Put plainly, the Roe Court could not establish fetal rights because it could not be certain that fetuses were humans and states did not recognize fetuses as persons outside of the abortion context. Today, the Court can be certain that life begins at fertilization and that most states treat the non-abortive killing of a fetus as homicide or murder. Indeed, these changes to the factual underpinnings of Roe were precisely what the Court contemplated as possible grounds for re-examining Roe in 1992’s Planned Parenthood v. Casey.

The Casey Court established that a change in Roe‘s underlying facts could support an argument for overruling it. While legal precedent is important, there is nothing more important than progressing the law to reflect the development of legal concepts and scientific knowledge to ensure that all humans are equally protected.

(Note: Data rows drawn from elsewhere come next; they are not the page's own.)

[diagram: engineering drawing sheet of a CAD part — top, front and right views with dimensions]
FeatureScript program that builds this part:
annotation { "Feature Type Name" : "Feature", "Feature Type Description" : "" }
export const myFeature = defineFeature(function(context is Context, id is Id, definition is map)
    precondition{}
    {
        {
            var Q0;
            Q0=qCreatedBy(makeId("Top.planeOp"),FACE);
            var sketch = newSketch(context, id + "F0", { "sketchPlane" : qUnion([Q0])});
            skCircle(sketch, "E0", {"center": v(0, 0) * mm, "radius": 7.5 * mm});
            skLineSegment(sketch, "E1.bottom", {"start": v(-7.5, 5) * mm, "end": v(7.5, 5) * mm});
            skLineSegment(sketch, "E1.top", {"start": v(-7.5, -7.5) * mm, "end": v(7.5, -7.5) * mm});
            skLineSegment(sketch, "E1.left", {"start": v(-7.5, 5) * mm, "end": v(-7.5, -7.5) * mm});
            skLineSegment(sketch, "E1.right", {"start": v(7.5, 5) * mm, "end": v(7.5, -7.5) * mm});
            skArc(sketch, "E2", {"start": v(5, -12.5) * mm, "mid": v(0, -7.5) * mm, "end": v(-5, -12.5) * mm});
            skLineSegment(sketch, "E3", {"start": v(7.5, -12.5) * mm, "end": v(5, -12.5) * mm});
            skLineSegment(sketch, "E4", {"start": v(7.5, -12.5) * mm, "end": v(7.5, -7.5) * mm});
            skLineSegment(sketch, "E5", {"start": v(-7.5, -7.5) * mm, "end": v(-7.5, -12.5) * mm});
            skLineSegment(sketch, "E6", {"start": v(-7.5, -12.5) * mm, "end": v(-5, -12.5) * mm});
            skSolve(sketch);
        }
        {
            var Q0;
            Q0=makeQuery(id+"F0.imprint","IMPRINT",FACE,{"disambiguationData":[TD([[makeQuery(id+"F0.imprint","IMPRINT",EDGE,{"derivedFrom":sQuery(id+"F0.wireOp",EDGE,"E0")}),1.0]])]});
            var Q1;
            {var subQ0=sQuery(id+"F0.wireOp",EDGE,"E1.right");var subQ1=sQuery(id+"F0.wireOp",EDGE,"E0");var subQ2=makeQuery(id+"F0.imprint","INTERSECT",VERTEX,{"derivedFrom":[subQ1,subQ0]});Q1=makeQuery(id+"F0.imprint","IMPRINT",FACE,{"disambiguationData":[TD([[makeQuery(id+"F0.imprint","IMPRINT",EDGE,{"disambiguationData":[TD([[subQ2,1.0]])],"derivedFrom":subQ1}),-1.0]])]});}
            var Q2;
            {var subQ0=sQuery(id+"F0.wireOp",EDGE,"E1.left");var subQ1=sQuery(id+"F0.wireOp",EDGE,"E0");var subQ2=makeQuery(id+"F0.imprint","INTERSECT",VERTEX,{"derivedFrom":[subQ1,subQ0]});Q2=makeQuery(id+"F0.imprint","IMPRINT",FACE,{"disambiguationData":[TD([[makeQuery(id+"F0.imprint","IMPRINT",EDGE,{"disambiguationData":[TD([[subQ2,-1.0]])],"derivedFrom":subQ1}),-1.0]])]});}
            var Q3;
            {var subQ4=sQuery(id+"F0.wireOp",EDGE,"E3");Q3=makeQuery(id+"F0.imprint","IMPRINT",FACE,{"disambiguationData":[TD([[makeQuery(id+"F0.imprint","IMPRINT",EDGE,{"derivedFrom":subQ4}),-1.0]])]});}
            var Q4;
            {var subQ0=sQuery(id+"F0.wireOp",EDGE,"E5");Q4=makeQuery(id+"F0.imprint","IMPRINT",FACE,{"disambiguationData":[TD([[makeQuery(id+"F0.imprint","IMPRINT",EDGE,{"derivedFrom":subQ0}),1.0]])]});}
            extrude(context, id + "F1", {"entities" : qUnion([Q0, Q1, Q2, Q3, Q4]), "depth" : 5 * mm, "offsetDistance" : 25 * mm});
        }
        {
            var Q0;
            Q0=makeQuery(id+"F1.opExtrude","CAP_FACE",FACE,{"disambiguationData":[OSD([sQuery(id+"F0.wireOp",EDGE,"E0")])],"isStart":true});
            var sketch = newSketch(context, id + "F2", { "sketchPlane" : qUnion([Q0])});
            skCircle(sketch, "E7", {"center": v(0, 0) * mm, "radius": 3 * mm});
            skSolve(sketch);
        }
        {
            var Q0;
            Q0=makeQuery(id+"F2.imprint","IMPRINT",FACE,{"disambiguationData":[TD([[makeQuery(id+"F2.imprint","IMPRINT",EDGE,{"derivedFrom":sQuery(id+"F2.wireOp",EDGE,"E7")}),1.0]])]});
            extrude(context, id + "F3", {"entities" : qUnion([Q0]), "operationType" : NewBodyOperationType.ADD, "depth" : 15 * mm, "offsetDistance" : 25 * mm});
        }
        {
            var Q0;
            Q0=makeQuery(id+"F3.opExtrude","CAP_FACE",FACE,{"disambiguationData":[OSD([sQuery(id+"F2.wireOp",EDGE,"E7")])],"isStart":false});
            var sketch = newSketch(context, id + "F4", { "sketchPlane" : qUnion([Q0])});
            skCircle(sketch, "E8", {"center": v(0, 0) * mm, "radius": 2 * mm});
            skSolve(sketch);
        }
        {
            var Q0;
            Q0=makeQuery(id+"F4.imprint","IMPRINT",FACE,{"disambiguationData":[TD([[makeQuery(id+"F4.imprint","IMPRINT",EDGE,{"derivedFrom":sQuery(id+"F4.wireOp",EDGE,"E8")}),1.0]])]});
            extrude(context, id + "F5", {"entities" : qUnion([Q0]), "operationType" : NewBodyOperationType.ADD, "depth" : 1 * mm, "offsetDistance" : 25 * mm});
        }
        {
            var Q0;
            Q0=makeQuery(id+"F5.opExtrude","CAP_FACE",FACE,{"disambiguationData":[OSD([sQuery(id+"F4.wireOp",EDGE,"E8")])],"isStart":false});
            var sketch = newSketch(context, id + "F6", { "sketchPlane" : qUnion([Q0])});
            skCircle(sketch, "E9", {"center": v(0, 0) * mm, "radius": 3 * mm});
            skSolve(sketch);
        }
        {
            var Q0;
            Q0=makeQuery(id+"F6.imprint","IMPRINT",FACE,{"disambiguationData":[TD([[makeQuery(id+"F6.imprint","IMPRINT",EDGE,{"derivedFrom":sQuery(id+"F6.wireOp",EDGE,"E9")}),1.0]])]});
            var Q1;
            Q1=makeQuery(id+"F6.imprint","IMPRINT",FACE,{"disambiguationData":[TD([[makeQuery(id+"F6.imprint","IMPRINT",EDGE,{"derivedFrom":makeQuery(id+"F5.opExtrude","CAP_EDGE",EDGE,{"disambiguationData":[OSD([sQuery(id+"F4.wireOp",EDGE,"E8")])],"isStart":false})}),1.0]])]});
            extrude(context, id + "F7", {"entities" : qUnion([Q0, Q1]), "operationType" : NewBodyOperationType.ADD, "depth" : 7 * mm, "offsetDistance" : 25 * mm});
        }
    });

As it stands today, a nine-ounce premature infant has constitutional rights, but a nine-pound fetus does not; a fetus is recognized as a human and a homicide victim when its father drugs its mother, yet my research found that only 12% of pro-choice Americans recognize an abortion as a homicide. These Americans are inclined to recognize deaths of fetuses as unjustifiable homicides in various non-abortive contexts: A physical attack of a pregnant person (86%), drugging of a pregnant person (87%), and medical malpractice (80%). However, when it comes to abortion, most opponents to fetal rights refuse to recognize fetuses’ humanity.

When the U.S. Supreme Court takes up the next challenge to Roe, the Court should re-examine that precedent in light of these changes to the ruling’s underlying facts. The Court should recognize fetuses as human persons whose rights are guaranteed by the Fourteenth Amendment, regardless of the impact it could have on abortion rights.